Je terminerai mon chapitre des mésalliances en vous parlant du mariage du Comte de Vaulx avec Mlle Julie Simonnet, surnommée Philis ; elle avait été figurante à l’Opéra ; son père était un infirmer de l’Hôtel-Dieu ; sa mère vendait des souricières, et sa sœur était danseuse de corde. Son imbécile de mari s’était figuré qu’avec cinquante mille écus de rente, il ne pourrait manquer d’amener l’opinion publique à composition ; mais il avait beau donner des bals parés ou masqués et des concerts italiques avec des soupers d’Apicius, il ne s’y rendait absolument que de l’égrefinage, et c’étaient des magnificences en pure perte. Cette femme eut un singulier démêlé avec le Président d’Hozier, Juge d’Armes de France, et voici pourquoi : elle avait fait mettre les armes de son mari sur ses carrosses, et (pour faire comme tout le monde) elle y fit ajouter des armoiries de communauté ; mais il se trouva que ces armes qu’elle avait choisies, comme étant de son chef, étaient celles de MM. de Mauléon, qui sont des gens de qualité du duché de Guyenne. On procéda contre elle, et toutes les fois que la Comtesse Philis se hasardait à sortir dans un carrosse armoirié doublement (le Président d’Hozier la faisait guetter), on l’obligeait à mettre pied à terre au milieu de la rue, sur le pavé du Roi, si crotté qu’il fût ? on conduisait la voiture de cette Comtesse en fourrière ; elle était confisquée sans contestation possible, et sans parler des amendes qu’on lui faisait payer pour ce délit héraldique, je vous dirai qu’elle en avait perdu pour environ vingt mille écus de carrosses en moins d’un an. Pour ne pas avoir l’air d’une courtisane dans la voiture d’un seigneur, à ce qu’elle disait, elle avait pris le partie de faire mettre les armes de son mari sur un losange ainsi qu’une Demoiselle, et le Juge d’Armes était obligé de convenir qu’il n’y pouvait plus rien.

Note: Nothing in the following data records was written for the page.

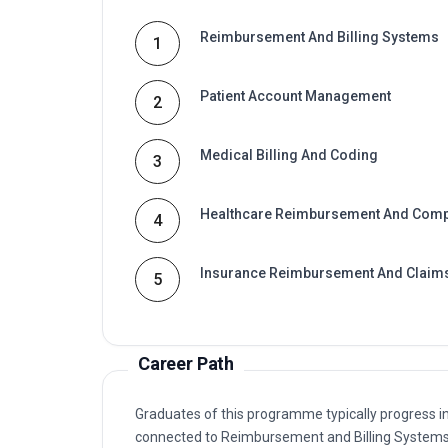
Reimbursement And Billing Systems
1
Patient Account Management
2
Medical Billing And Coding
3
Healthcare Reimbursement And Comp
4
Insurance Reimbursement And Claim
5
Career Path
Graduates of this programme typically progress i
connected to Reimbursement and Billing Systems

Depuis la mort de son mari, Mme de Vaulx a fini par donner dans le philosophisme et par se guinder dans le bel esprit, ce qui n’empêcha pas Voltaire de composer les Vous et les Tu, à l’intention de cette Philis. J’ai vu dans un recueil de ses pièces fugitives imprimées à Amsterdam, que cette épître de Voltaire était une satire contre Mme de la Vieuville, ce qui n’a pas l’ombre du sens commun, attendu qu’aucune personne de ce nom-là ne s’est jamais trouvée dans la situation passée de cette Julier Simonnet. Voltaire y a fait depuis ce temps-là plusieurs variantes, mais voilà les Vous et les Tu, comme je les tiens directement de l’auteur, avec la date de 1768.

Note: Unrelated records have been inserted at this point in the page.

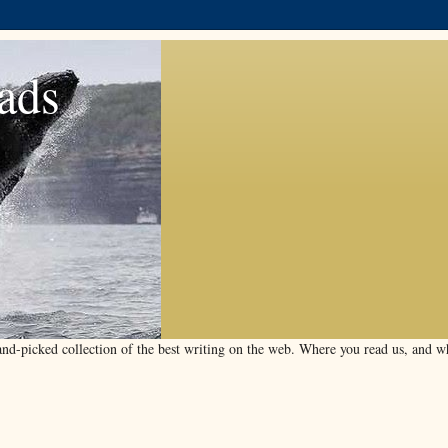
ads
d-picked collection of the best writing on the web. Where you read us, and wha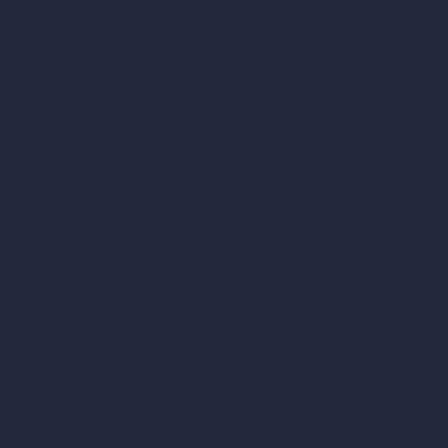
ArchiGPT AI Image Editor
AI Different Angle Generator
Render to Video AI
Compare
vs SketchUp
vs 3ds Max
vs Autocad
vs Enscape
vs Lumion
vs Twinmotion
vs Vray
vs D5 Render
vs Blender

« Philis, qu’est devenu ce temps
« Où, dans un fiacre promenée
« San valets, sans ajustemens,
« De tes grâces seules ornée,
« Contente d’un mauvais soupé

« Que tu changeais en ambroisie,
« Tu te livrais à la folie
« De l’amant heureux et trompé
« Qui t’avait consacré sa vie ?
« Le ciel ne te donnait alors,
« Pour tout rang et pour tous trésors,
« Que les agrémens de ton âge,
« Un cœur tendre, un esprit volage,
« Un sein d’albâtre et de beaux yeux.
« Avec tant d’attraits précieux,
« Hélas ! qui n’eût été friponne !
« Tu le fus, objet gracieux !
« Et, que l’amour me le pardonne !
« Tu sais que je t’en aimais mieux.
« Ah ! Madame, que votre vie,
« D’honneurs aujourd’hui si remplie,
« Diffère de ces doux instans !
« Ce large Suisse à cheveux blancs,
« Qui ment sans cesse à votre porte,
« Philis, est l’image du Temps ;
« On dirait qu’il chasse l’escorte
« Des tendres amours et des ris :
« Sous vos magnifiques lambris
« Ces enfans tremblent de paraître…
« Hélas ! je les ai vu jadis
« Entrer chez toi par la fenêtre
« Et se jouer dans ton taudis !
« Non, Madame, tous ces tapis
« Qu’a tissus la Savonnerie,
« Ceux que les Persans ont ourdis
« Et toute votre orfèvrerie ;
« Tous ces plats si chers, que Germain
« A gravés de sa main divine ;
« Tous ces cabinets où Martin

« A surpassé l’art de la Chine ;
« Les fleurs et les cristaux brillans,
« Toutes ces fragiles merveilles,
« Et les deux lustres scintillans
« Qui pendent à vos deux oreilles,
« Ces riches carcans, ces colliers
« Et cette pompe enchanteresse,
« Ne valent pas un de baisers
« Que tu donnais dans ta jeunesse[4].


  1. Il n’en est pas resté de postérité, ce me semble.
  2. Les journaux italiens ont annoncé dernièrement que le Roi de Sardaigne Charles-Albert, aujourd’hui régnant, venait de concéder le titre de Prince au dernier rejeton de ce rameau, et qu’aux termes du même décret, il se trouverait appelé à la succession de la couronne Sarde, en cas d’extinction de la branche royale (Note de l’Éditeur.)
  3. Étiennete-Cécile de Guynost de Mauconseil, veuve de Charles-Joseph-Alexis de Bossut d’Alsace de Chimay d’Hénin-Lietard, Prince du Saint-Empire. Nommée dame du Palais de la Reine en 1777, morte à Paris en 1816, âgée de 75 ans.
    (Note de l’Éditeur.)
  4. On a cru devoir reproduire cette version d’après un autographe de Voltaire. On verra qu’elle est préférable à celle de l’édition de Kelh, et tout donne à penser que les premiers éditeurs n’avaient connu cette pièce que d’après le recueil d’Amsterdam.